How bad has it been for renewable investors this year? Very. The Invesco Solar ETF (TAN 2.46%), which tracks the MAC Global Solar Energy Index, has lost almost half its value from its 2023 peak. Given the big drop, should investors avoid renewables right now? After all, the industry is going through a pretty painful downturn.

Three Fool.com contributors think the answer is "no." Instead of avoiding renewables, they see lots of opportunities to profit. Eventually, the cycle will return to growth, and possibly even higher highs.

Here are these contributors takes on renewable energy stocks Clearway Energy (CWEN 0.26%) (CWEN.A 0.28%), Enersys (ENS 0.32%), and Canadian Solar (CSIQ 4.48%). While the near term is hard to predict, the best times to invest in renewables in the past have always been during downturns like now.

A fully powered growth plan

Matt DiLallo (Clearway Energy): Clearway Energy's price fell along with most renewable energy stocks this year. It lost more than a third of its value in 2023, weighed down by concerns about rising interest rates and potentially lower profit margins in the space. Surging rates made it harder for companies to secure the capital needed to build and/or buy renewable energy assets. That's affecting their growth.

However, access to capital isn't an issue for Clearway Energy. The company sold its thermal assets last year, giving it a nearly $1.4 billion cash windfall to allocate to higher-return investment opportunities. It has already committed to invest all that capital to acquire several wind and solar energy projects currently under development.

These investment opportunities give the company a clear line of sight into its future cash flows. It expects its cash available for distribution will rise to $2.15 per share over the next few years as it closes its current slate of investments through 2025. This visible cash flow growth supports the company's outlook that it can increase its dividend in the upper end of its 5% to 8% annual target range through 2026.

That would make its payout even more attractive. The dip in the company's share price has pushed its dividend yield up to 7%. With its growth locked in, Clearway could produce high-powered total returns, especially as its share price starts recovering from its recent downdraft.

Don't overlook this established energy storage company

Tyler Crowe (EnerSys): Here's one truth: Energy storage will be a major component of a renewable future. Based on this truth, lots of investors have been looking for the "new" companies that are going to dominate this emerging industry. What some investors may be overlooking, though, are some of the established players and their ability to deliver new products to markets in which they already participate.

A case in point is EnerSys.

EnerSys has been in the energy storage business for decades -- just not in the way it's thought about lately. Most of its clients were looking for emergency backup power, remote energy storage, and shorter-term uninterrupted power supplies. Think cellphone towers, hospitals, and data centers. EnerSys has also offered some battery-powered mobility options for forklifts and similarly sized vehicles.

As recently as 2017, about 73% of its sales were for flooded lead-acid batteries (similar to the ones in your car), but since then it has shifted its business toward lithium-ion and other higher power-density and lower-maintenance products. As of the most recent 12 months, 56% of its sales are not lead-acid-based systems.

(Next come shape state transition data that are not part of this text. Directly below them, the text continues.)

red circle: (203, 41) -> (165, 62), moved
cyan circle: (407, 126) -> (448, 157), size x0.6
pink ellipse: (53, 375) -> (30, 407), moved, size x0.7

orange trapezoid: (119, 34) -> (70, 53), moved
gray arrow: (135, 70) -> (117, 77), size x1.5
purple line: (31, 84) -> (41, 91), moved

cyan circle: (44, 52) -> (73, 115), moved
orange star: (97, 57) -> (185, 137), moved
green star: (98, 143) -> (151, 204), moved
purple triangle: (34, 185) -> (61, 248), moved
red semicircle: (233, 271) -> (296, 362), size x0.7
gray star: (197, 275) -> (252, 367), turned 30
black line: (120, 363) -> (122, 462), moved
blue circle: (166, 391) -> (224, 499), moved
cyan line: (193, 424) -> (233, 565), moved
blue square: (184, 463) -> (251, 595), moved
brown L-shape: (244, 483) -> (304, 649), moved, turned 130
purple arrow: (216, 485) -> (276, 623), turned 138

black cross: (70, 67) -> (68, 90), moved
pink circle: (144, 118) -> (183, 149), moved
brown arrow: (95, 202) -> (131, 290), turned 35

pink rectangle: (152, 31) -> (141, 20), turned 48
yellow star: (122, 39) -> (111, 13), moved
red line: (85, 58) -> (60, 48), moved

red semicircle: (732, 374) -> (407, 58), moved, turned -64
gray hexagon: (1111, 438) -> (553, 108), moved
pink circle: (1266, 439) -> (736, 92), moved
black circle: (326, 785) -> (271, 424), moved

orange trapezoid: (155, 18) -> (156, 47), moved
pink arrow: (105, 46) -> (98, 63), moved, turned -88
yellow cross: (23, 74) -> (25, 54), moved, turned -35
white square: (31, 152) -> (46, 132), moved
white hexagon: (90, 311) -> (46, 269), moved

Renewable energy -- and the intermittent nature of wind and solar -- is opening up all kinds of opportunities in the energy storage industry. EnerSys has been a major supplier to this industry for more than two decades and knows how to design and build these products to meet various customer demands. Sure, some of the new players will likely have some success, but I believe so too will EnerSys.

As of this writing, EnerSys' stock trades for 10.3 times free cash flow and a price-to-earnings ratio of 17. There aren't a lot of companies in the renewable industry that have established profitability and a cheap valuation like EnerSys does.

Deep value and growth for patient investors

Jason Hall (Canadian Solar): The cyclical downturn in the solar industry affects essentially every company to some degree. Canadian Solar, which is both a manufacturer and project developer, is no exception. The coming quarters are likely to be challenging for at least one part of its business, if not both. That's why its shares are down by half over the past year, even after reporting one of its best quarters in history in the second quarter.

But despite likely headwinds (cloudy skies?) coming soon, investors should look further out to the other side of the cycle. This is because Canadian Solar is built for the long term, despite being priced for the junk heap.

At recent prices, shares trade for around 4 times both trailing and forward earnings and a mind-numbingly cheap 58% of book value. Considering Canadian Solar generated over $900 million in operating cash over the past year and has a cool $2 billion in the bank, it's built to survive a downturn and thrive on the other side.

Sure, higher interest rates will put pressure on pricing and demand while its customers adjust to the new capital environment. And that same thing will cost Canadian Solar more money to manage its own balance sheet. But at this valuation level, and with plenty of cash to fund its business and hit the ground running on the other side of the cycle, buying Canadian Solar at these levels will likely prove a wonderful decision.